*** GIVEN ENTRIES Section Begins ***
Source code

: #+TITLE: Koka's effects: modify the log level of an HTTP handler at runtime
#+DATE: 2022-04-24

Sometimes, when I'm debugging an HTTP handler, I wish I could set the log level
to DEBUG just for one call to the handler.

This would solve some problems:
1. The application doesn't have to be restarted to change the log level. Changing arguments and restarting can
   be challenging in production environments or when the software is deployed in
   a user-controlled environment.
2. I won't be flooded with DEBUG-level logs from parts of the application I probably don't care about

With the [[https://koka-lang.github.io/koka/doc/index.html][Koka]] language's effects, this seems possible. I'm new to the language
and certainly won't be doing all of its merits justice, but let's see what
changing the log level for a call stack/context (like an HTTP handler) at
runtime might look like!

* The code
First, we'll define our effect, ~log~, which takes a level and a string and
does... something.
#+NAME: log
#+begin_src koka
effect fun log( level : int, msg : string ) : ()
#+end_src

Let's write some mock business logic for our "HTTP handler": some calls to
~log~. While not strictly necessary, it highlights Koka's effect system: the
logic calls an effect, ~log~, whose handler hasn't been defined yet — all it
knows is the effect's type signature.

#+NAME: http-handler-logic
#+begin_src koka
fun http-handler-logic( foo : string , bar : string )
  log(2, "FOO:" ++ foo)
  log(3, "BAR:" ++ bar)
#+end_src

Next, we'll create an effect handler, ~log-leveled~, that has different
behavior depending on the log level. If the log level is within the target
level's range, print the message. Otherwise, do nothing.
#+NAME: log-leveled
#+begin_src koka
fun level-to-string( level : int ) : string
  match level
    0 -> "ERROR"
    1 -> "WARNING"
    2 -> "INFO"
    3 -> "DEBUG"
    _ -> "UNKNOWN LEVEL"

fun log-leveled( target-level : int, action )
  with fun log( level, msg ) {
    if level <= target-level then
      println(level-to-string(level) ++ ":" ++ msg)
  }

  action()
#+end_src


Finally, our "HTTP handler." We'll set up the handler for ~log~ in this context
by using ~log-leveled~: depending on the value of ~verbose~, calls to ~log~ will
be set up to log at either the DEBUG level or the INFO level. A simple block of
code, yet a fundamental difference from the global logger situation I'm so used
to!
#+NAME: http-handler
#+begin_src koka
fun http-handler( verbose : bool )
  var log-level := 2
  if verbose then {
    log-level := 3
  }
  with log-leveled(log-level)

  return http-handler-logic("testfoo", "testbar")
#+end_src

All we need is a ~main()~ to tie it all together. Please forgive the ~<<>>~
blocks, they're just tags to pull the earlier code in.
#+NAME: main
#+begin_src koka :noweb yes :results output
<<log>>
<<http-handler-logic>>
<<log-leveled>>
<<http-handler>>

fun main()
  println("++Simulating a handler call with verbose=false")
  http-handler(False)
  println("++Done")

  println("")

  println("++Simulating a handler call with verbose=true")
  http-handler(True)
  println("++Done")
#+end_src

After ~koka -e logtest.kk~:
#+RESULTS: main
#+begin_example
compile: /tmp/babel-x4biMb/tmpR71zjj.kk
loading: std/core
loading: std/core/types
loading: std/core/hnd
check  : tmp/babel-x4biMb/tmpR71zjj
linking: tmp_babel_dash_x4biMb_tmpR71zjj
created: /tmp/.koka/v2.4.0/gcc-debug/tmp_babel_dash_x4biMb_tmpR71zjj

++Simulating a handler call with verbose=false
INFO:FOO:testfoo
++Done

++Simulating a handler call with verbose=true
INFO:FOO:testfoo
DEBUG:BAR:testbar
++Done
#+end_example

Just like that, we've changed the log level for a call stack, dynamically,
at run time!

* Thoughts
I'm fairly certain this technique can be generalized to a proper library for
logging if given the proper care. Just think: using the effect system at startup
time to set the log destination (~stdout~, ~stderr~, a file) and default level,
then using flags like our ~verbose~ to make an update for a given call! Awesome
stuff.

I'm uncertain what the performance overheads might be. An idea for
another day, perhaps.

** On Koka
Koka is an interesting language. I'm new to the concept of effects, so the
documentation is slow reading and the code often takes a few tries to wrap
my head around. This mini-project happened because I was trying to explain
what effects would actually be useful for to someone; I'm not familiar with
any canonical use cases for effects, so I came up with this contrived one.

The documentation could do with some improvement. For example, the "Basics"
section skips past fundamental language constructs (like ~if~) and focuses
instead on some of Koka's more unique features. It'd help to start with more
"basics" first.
*** GIVEN ENTRIES Section Ends ***
__ASSIGNMENT__
Return each entry exactly. Leave none out.

__ANSWER BOX__
Source code

: #+TITLE: Koka's effects: modify the log level of an HTTP handler at runtime
#+DATE: 2022-04-24

Sometimes, when I'm debugging an HTTP handler, I wish I could set the log level
to DEBUG just for one call to the handler.

This would solve some problems:
1. The application doesn't have to be restarted to change the log level. Changing arguments and restarting can
   be challenging in production environments or when the software is deployed in
   a user-controlled environment.
2. I won't be flooded with DEBUG-level logs from parts of the application I probably don't care about

With the [[https://koka-lang.github.io/koka/doc/index.html][Koka]] language's effects, this seems possible. I'm new to the language
and certainly won't be doing all of its merits justice, but let's see what
changing the log level for a call stack/context (like an HTTP handler) at
runtime might look like!

* The code
First, we'll define our effect, ~log~, which takes a level and a string and
does... something.
#+NAME: log
#+begin_src koka
effect fun log( level : int, msg : string ) : ()
#+end_src

Let's write some mock business logic for our "HTTP handler": some calls to
~log~. While not strictly necessary, it highlights Koka's effect system: the
logic calls an effect, ~log~, whose handler hasn't been defined yet — all it
knows is the effect's type signature.

#+NAME: http-handler-logic
#+begin_src koka
fun http-handler-logic( foo : string , bar : string )
  log(2, "FOO:" ++ foo)
  log(3, "BAR:" ++ bar)
#+end_src

Next, we'll create an effect handler, ~log-leveled~, that has different
behavior depending on the log level. If the log level is within the target
level's range, print the message. Otherwise, do nothing.
#+NAME: log-leveled
#+begin_src koka
fun level-to-string( level : int ) : string
  match level
    0 -> "ERROR"
    1 -> "WARNING"
    2 -> "INFO"
    3 -> "DEBUG"
    _ -> "UNKNOWN LEVEL"

fun log-leveled( target-level : int, action )
  with fun log( level, msg ) {
    if level <= target-level then
      println(level-to-string(level) ++ ":" ++ msg)
  }

  action()
#+end_src


Finally, our "HTTP handler." We'll set up the handler for ~log~ in this context
by using ~log-leveled~: depending on the value of ~verbose~, calls to ~log~ will
be set up to log at either the DEBUG level or the INFO level. A simple block of
code, yet a fundamental difference from the global logger situation I'm so used
to!
#+NAME: http-handler
#+begin_src koka
fun http-handler( verbose : bool )
  var log-level := 2
  if verbose then {
    log-level := 3
  }
  with log-leveled(log-level)

  return http-handler-logic("testfoo", "testbar")
#+end_src

All we need is a ~main()~ to tie it all together. Please forgive the ~<<>>~
blocks, they're just tags to pull the earlier code in.
#+NAME: main
#+begin_src koka :noweb yes :results output
<<log>>
<<http-handler-logic>>
<<log-leveled>>
<<http-handler>>

fun main()
  println("++Simulating a handler call with verbose=false")
  http-handler(False)
  println("++Done")

  println("")

  println("++Simulating a handler call with verbose=true")
  http-handler(True)
  println("++Done")
#+end_src

After ~koka -e logtest.kk~:
#+RESULTS: main
#+begin_example
compile: /tmp/babel-x4biMb/tmpR71zjj.kk
loading: std/core
loading: std/core/types
loading: std/core/hnd
check  : tmp/babel-x4biMb/tmpR71zjj
linking: tmp_babel_dash_x4biMb_tmpR71zjj
created: /tmp/.koka/v2.4.0/gcc-debug/tmp_babel_dash_x4biMb_tmpR71zjj

++Simulating a handler call with verbose=false
INFO:FOO:testfoo
++Done

++Simulating a handler call with verbose=true
INFO:FOO:testfoo
DEBUG:BAR:testbar
++Done
#+end_example

Just like that, we've changed the log level for a call stack, dynamically,
at run time!

* Thoughts
I'm fairly certain this technique can be generalized to a proper library for
logging if given the proper care. Just think: using the effect system at startup
time to set the log destination (~stdout~, ~stderr~, a file) and default level,
then using flags like our ~verbose~ to make an update for a given call! Awesome
stuff.

I'm uncertain what the performance overheads might be. An idea for
another day, perhaps.

** On Koka
Koka is an interesting language. I'm new to the concept of effects, so the
documentation is slow reading and the code often takes a few tries to wrap
my head around. This mini-project happened because I was trying to explain
what effects would actually be useful for to someone; I'm not familiar with
any canonical use cases for effects, so I came up with this contrived one.

The documentation could do with some improvement. For example, the "Basics"
section skips past fundamental language constructs (like ~if~) and focuses
instead on some of Koka's more unique features. It'd help to start with more
"basics" first.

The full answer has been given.